After this uncomfortable exchange, docs prescribe a treatment programme and emphasize how wonderful your outcome will be. “It’s just a matter of sticking to it,” they say.

Back at home, you are excited to start treatment. However, you quickly realize that it’s a lot of hard work. After a few days, you try again. Same result. Your body will not accept the change without protest. 

When you return to the doctor’s office, you are reprimanded. 

“I’m giving you the treatment and you won’t stick to it. If you don’t want to follow the treatment plan, that’s up to you. But it’s not the plan that needs changing. It is your attitude toward sticking with it.

This exchange illustrates prejudical behavior, bias and a disconnect between a provider’s perceptions and a patient’s experience.


Prejudice and bias

For someone who wants to lose weight, the experience of a diet and exercise prescription is not the same as for a lean person on the same programme. Perceiving another person’s experience as the same as one’s own when circumstances are different fuels prejudice and bias.

That night, you can’t help but wonder: “Is something wrong with me? Maybe my genes or thyroid or something?”

At this point, the blame unconscionably lands on the patient. As time goes on, you feel increasingly discouraged and depressed. Frustration wears on your sense of optimism and chips away at your happy moments. You are judged because you lack willpower and resolve. 

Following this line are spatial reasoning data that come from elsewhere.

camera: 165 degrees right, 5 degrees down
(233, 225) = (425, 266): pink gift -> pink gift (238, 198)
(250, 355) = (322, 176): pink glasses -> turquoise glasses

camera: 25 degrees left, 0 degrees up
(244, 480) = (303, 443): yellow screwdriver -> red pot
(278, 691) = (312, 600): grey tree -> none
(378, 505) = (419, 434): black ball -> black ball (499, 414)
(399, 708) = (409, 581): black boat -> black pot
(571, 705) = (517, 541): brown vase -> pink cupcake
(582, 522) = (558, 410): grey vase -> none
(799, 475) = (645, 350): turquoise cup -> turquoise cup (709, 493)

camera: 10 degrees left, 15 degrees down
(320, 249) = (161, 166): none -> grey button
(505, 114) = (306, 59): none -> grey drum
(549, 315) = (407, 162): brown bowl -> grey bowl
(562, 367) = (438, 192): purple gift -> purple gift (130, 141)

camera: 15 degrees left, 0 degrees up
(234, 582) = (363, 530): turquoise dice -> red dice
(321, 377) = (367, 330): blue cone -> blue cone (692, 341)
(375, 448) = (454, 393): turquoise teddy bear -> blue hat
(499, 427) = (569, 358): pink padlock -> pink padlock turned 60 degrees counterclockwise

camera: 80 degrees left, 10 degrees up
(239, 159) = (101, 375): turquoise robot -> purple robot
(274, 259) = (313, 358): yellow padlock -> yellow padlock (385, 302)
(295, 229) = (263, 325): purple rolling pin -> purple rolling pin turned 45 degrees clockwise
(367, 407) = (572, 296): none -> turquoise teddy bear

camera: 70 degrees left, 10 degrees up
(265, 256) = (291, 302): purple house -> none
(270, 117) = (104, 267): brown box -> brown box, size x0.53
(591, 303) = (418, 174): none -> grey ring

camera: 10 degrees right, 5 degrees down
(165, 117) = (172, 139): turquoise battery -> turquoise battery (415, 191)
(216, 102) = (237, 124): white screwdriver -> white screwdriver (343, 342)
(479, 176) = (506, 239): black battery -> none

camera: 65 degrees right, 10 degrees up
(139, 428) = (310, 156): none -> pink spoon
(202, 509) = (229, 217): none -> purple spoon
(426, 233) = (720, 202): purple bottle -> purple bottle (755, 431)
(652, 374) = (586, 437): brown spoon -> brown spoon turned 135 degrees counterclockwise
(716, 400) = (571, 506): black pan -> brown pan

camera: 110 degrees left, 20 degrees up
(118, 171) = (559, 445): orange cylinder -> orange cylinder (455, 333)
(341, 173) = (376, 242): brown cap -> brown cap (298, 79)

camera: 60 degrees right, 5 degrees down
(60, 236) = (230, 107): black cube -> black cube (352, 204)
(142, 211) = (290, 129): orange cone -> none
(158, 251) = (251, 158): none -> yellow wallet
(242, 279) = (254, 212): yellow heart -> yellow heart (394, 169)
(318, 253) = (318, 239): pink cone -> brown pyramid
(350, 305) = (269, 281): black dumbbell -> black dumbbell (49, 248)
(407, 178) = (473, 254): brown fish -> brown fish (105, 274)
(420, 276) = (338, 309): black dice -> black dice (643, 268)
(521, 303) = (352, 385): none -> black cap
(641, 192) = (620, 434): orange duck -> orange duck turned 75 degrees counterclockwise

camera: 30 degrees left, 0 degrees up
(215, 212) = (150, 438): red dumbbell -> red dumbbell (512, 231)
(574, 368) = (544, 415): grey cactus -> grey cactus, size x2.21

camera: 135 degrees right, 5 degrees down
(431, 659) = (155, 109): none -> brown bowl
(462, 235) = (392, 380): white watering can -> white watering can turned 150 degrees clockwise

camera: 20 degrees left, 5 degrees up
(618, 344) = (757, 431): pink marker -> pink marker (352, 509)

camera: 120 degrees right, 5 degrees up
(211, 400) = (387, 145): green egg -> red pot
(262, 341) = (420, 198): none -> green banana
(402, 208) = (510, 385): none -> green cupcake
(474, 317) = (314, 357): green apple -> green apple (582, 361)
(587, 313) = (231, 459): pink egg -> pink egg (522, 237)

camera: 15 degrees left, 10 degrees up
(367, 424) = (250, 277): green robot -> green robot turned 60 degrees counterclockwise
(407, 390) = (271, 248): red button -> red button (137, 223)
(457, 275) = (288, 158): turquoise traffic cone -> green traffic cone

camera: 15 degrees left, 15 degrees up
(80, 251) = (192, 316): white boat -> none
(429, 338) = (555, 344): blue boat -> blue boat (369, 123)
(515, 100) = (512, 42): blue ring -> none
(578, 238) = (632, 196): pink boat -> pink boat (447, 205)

This is the very definition of prejudice: an opinion, often negative, directed toward someone and related to something that the individual does not control. 

Although it has been extensively demonstrated that the causes for overweight and obesity are multifactorial, the myth that it’s the patient’s fault is still widely accepted. This perception of controllability leads to the assignment of derogatory stigma.

A setup for failure

That evening you sit alone. You think there’s not a single person on the planet who believes your body won’t tolerate this treatment. Society believes you brought this on yourself to begin with; there doesn’t seem to be a way out.

We have driven those with overweight and obesity conditions to this place far too many times. We have set them up to take the fall for our failed treatment approaches. When they came to us with the truth about tolerability, we loudly discredited them and said they were mentally weak, noncompliant or lazy.


So where do we go from here? 

If health providers agree to stop stigmatizing, stereotyping and blaming patients for treatment failures, and accept that current nonsurgical paradigm is ineffective – what takes its place?

For starters, we need a new approach, founded on respect and dignity for patients. A fresh lens of acceptance and suspended judgment will allow us to shift our focus toward treatments for the body, rather than “mind over matter,” which is a concept we use for no other medical condition. A perspective based in objectivity and equality will allow caregivers to escape the antiquated blaming approach and perceive those with overweight or obese conditions in the same light as those with other diseases. Only then will we finally shift the paradigm.